El punto de vista no es alternativo ni marxista, sino más bien una óptica similar a la del economista Paul Krugman y su horror ante las concepciones de “economía zombie”, es decir, las que ya han demostrado estar muertas y podridas pero que siguen caminando y lastimando a gente.

“Trabajo confidencial” es una traducción muy pobre (aunque puede referir a algunos aspectos laterales del documental) del título original de Inside Job (trabajo interior); inside job es un término policial relacionado con los robos fraguados desde el interior de la empresa robada, y es un título muy explícito en relación a lo expuesto por la película. Porque en el fondo no se trata de nada muy complicado, sino simplemente de una serie monstruosa de robos producidos por ambiciones elefantiásicas y un sistema que las alimenta, refugiado en la dificultad -legal y lingüística- de identificarlos con la palabra “robo”.

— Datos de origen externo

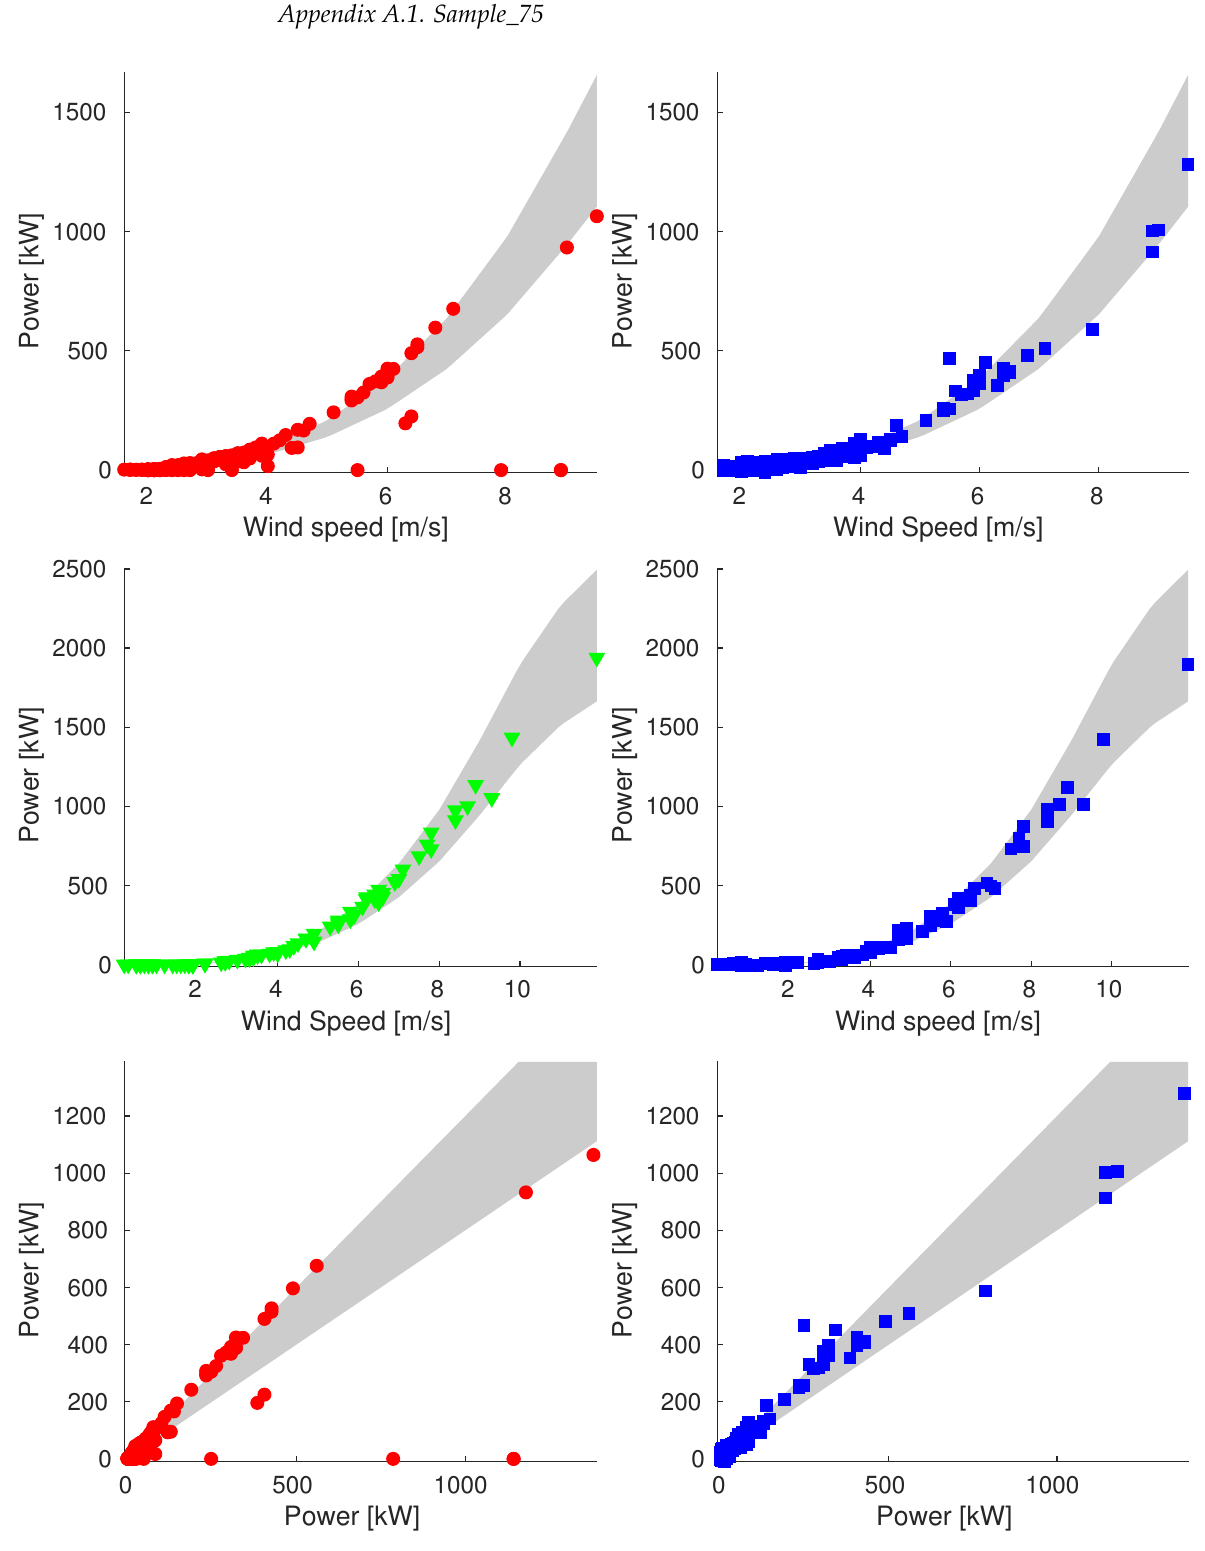
Figure A1. Plot of reconstructions for data points of 7 May ( Sample_75 ). We compare original data (on the left ) and reconstructed values (on the right ). We show plots of power vs. wind speed of rejected and validation data ( up and middle respectively) and plot of power vs. ideal power of rejected data ( bottom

Si algo se le puede reprochar a Trabajo confidencial es que su estricta concentración en lo económico abstrae un poco de sus consecuencias humanas y sus causas políticas. Ferguson comenta furioso que ninguno de los principales CEO de los bancos de inversión ha sido aún procesado a pesar de haber hecho evaporar los fondos de retiro de millones de personas y de haber reducido a la miseria, la locura o la muerte a otros millones. Esto, en realidad, no tiene una explicación economicista, sino más bien política y relacionada con el entramado de poderes e impunidades que se mueve por encima de las demostraciones epidérmicas de democracia. Algo de esto se intuye en el pesimismo con que repasa, al final del documental, la llegada de la administración de Barack Obama -con toda su promesa de cambios profundos- y su casi inmediata doblegación ante el sistema financiero, pero eso tal vez sea tema para otro documental. Tal vez, en un raro efecto introductorio con pocos precedentes en el cine, el momento más sensiblemente emotivo sea el prólogo, en el que se describe en forma sucinta el ejemplar caso de la economía islandesa, país con uno de los niveles de vida más altos del mundo y de mejor relación entre producción y entorno que de pronto se encontró literalmente vaciado a causa de los endeudamientos de algunos pequeños bancos locales -avalados por las casas matrices de bancos mayores y con el visto bueno de las calificadoras de riesgo-; en este caso la tristeza -y el contraste entre las imágenes de ese país bellísimo y su actual desamparo- se hace perfectamente sensible. Especialmente para uruguayos alrededor de cuyas cabezas giran nombres, excusas y explicaciones que vienen retumbando desde aquel feo 2002. Trabajo confidencial debe ser -sin dudas- clasificado como un documental, pero muchos lo sentirán como un film de terror en el que el espanto no desaparece al salir del cine.